Sure. However you can never truly 'terminate' the complete program, but what you would do would be to perform the statements to cause the program to run an endless do nothing loop and doing nothing but looping until the chip is reset or powered off and on. there is no halt instuction in the AVR machine language.

while(1) { } that is an example of a do nothing loop that won't stop until the chip is reset or power cycled.

that would be helpful. i shall try this way. thnq Lefty.
Now one moe thing i should worry about is, is there any way that i cut run two sections parallelly?

Let me put it in this way, section-1 would get the data from sensors and go after some mathematical calculations and repeat the same.
section-2 would print the results obtained from section-1 on serial moniter and output some through the pins.

Its not an issue even if its not the current data. its ok even if it can communicate the past data through section-2

chiru42:
that would be helpful. i shall try this way. thnq Lefty.
Now one moe thing i should worry about is, is there any way that i cut run two sections parallelly?

Let me put it in this way, section-1 would get the data from sensors and go after some mathematical calculations and repeat the same.
section-2 would print the results obtained from section-1 on serial moniter and output some through the pins.

Its not an issue even if its not the current data. its ok even if it can communicate the past data through section-2

I think you are thinking wrong about 'sections' and 'programs'. It's very possible and desirable to think about just one overall program, the sketch, that can do all though tasks at the proper time all under your single program's control. It's called program structure and the programming language gives you all the commands needed to structure the control of your one large program that performs as many different task when and only when you need them to be performed.

You limiting your thinking and learning with this seperate programs/sections and running them parallelly.

Lefty

retrolefty:

chiru42:

You limiting your thinking and learning with this seperate programs/sections and running them parallelly.

let us forget about sections. could u plz tell me if i could get things done parallelly in a single program? becoz the execution time is crucial for me

chiru

chiru42:

retrolefty:

chiru42:

You limiting your thinking and learning with this seperate programs/sections and running them parallelly.

let us forget about sections. could u plz tell me if i could get things done parallelly in a single program? becoz the execution time is crucial for me

chiru

It depends on what functions you are try to run.
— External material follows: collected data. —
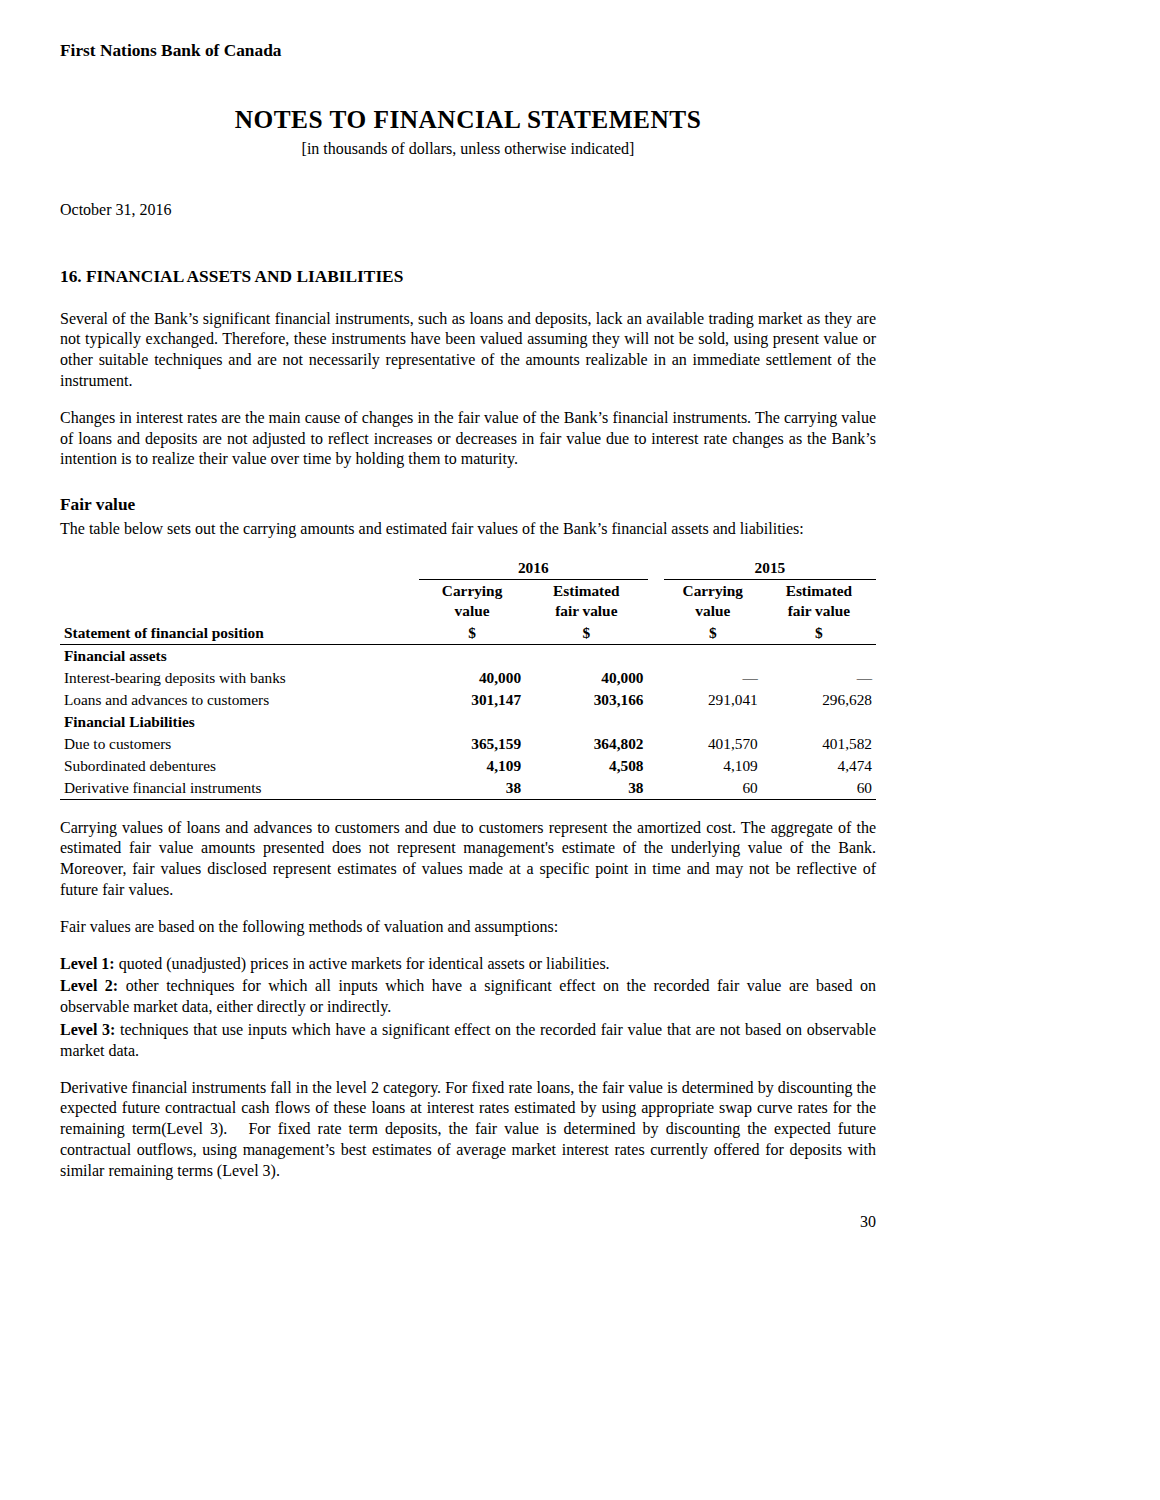First Nations Bank of Canada
NOTES TO FINANCIAL STATEMENTS
[in thousands of dollars, unless otherwise indicated]
October 31, 2016
16. FINANCIAL ASSETS AND LIABILITIES
Several of the Bank’s significant financial instruments, such as loans and deposits, lack an available trading market as they are not typically exchanged. Therefore, these instruments have been valued assuming they will not be sold, using present value or other suitable techniques and are not necessarily representative of the amounts realizable in an immediate settlement of the instrument.
Changes in interest rates are the main cause of changes in the fair value of the Bank’s financial instruments. The carrying value of loans and deposits are not adjusted to reflect increases or decreases in fair value due to interest rate changes as the Bank’s intention is to realize their value over time by holding them to maturity.
Fair value
The table below sets out the carrying amounts and estimated fair values of the Bank’s financial assets and liabilities:
| | 2016 | | 2015 |
| --- | --- | --- | --- |
| | Carrying value | Estimated fair value | | Carrying value | Estimated fair value |
| Statement of financial position | $ | $ | | $ | $ |
| Financial assets | | | | | |
| Interest-bearing deposits with banks | 40,000 | 40,000 | | — | — |
| Loans and advances to customers | 301,147 | 303,166 | | 291,041 | 296,628 |
| Financial Liabilities | | | | | |
| Due to customers | 365,159 | 364,802 | | 401,570 | 401,582 |
| Subordinated debentures | 4,109 | 4,508 | | 4,109 | 4,474 |
| Derivative financial instruments | 38 | 38 | | 60 | 60 |
Carrying values of loans and advances to customers and due to customers represent the amortized cost. The aggregate of the estimated fair value amounts presented does not represent management's estimate of the underlying value of the Bank. Moreover, fair values disclosed represent estimates of values made at a specific point in time and may not be reflective of future fair values.
Fair values are based on the following methods of valuation and assumptions:
Level 1: quoted (unadjusted) prices in active markets for identical assets or liabilities.
Level 2: other techniques for which all inputs which have a significant effect on the recorded fair value are based on observable market data, either directly or indirectly.
Level 3: techniques that use inputs which have a significant effect on the recorded fair value that are not based on observable market data.
Derivative financial instruments fall in the level 2 category. For fixed rate loans, the fair value is determined by discounting the expected future contractual cash flows of these loans at interest rates estimated by using appropriate swap curve rates for the remaining term(Level 3). For fixed rate term deposits, the fair value is determined by discounting the expected future contractual outflows, using management’s best estimates of average market interest rates currently offered for deposits with similar remaining terms (Level 3).
30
Examples: Pins can maintain status while other actions occur. However, some things like writing to an SD card need a small block of time to complete. Serial communications requires a bit of time to complete. You can blink many LEDs on an off so, quickly that they appear to be lit continuously.

Most of the time the processors runs so quickly, that the user can not perceive any delay between actions.
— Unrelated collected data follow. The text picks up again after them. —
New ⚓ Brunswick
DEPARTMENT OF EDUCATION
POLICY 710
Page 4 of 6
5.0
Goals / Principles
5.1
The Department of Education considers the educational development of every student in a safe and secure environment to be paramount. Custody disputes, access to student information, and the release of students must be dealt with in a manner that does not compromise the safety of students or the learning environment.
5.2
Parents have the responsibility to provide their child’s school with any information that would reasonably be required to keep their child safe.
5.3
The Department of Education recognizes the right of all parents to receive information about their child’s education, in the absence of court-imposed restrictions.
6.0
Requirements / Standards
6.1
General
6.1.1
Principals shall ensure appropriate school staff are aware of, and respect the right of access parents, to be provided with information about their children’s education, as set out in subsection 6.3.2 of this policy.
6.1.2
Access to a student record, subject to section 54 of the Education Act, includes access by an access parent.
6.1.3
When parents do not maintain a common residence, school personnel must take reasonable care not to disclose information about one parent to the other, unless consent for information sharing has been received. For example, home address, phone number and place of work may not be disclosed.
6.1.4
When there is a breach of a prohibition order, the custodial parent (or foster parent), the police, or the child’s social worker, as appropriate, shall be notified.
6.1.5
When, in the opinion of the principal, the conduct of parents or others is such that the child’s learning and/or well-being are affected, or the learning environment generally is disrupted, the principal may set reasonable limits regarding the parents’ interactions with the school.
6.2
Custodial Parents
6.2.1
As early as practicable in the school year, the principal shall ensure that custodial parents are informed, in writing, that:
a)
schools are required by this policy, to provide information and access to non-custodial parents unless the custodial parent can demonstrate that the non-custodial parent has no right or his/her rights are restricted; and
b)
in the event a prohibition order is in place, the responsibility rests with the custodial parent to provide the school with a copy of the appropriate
It sounds like you are trying to aquire some data, manipulate it and then output the results. That could be considerred 3 main steps -

You would write 3 functions

void getdata() {
}

void manipulatedata() {
}

void outputdata() {
}

and inside of loop you would do something like this

void loop() {

whatever code needs to run before you aquire data or to time the data aquisition..

getdata;
manipulatedate;
outputdata;

other code you want to run..
}

let us forget about sections. could u plz tell me if i could get things done parallelly in a single program? becoz the execution time is crucial for me

You keep going on about that, but you never specify in what way it is critical, or by how much you're missing the mark.
Until you come up with specifics (code, timings and specifications), you're just wasting everyone's time.
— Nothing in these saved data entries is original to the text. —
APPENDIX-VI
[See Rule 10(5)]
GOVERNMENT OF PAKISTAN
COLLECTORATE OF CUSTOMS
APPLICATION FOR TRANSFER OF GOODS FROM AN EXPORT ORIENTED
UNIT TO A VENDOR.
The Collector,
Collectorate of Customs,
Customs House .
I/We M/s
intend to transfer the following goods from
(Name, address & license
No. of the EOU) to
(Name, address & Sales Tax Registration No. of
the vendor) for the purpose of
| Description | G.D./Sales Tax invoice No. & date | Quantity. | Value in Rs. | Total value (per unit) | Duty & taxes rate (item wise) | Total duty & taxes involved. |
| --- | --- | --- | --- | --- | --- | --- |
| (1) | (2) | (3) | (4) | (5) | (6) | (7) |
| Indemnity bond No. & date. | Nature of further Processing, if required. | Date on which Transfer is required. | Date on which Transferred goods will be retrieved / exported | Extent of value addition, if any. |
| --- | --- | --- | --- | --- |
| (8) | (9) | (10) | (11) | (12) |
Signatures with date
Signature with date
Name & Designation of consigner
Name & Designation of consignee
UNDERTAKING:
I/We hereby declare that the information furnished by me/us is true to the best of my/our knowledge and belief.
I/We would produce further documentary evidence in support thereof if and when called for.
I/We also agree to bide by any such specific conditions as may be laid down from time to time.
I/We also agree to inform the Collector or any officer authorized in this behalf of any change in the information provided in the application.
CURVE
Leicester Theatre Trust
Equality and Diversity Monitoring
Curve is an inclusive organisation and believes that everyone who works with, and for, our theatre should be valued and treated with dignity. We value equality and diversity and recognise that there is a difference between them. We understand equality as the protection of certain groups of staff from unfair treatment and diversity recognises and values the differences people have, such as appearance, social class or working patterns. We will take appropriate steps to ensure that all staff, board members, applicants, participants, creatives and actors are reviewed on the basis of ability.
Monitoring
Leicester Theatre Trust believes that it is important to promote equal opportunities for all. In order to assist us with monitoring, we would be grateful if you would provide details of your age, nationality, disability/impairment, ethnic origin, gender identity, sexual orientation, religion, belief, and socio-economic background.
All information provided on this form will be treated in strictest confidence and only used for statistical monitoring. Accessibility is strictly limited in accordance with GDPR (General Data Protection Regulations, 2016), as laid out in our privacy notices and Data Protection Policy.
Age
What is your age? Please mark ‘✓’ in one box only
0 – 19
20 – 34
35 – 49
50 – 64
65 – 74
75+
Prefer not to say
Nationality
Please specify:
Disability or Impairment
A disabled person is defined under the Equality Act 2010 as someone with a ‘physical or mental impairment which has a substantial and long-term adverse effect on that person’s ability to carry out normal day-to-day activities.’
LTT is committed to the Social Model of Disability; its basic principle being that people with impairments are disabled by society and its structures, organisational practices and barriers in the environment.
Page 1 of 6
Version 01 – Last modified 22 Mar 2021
You keep going on about that, but you never specify in what way it is critical, or by how much you're missing the mark.
Until you come up with specifics (code, timings and specifications), you're just wasting everyone's time.

exactly, even if it was executed in parallel your using a single processor, and multitasking is really just an illusion of switching priorities, even in multicore super nasty high speed computers of today, its sharing resources and must wait in que at some point.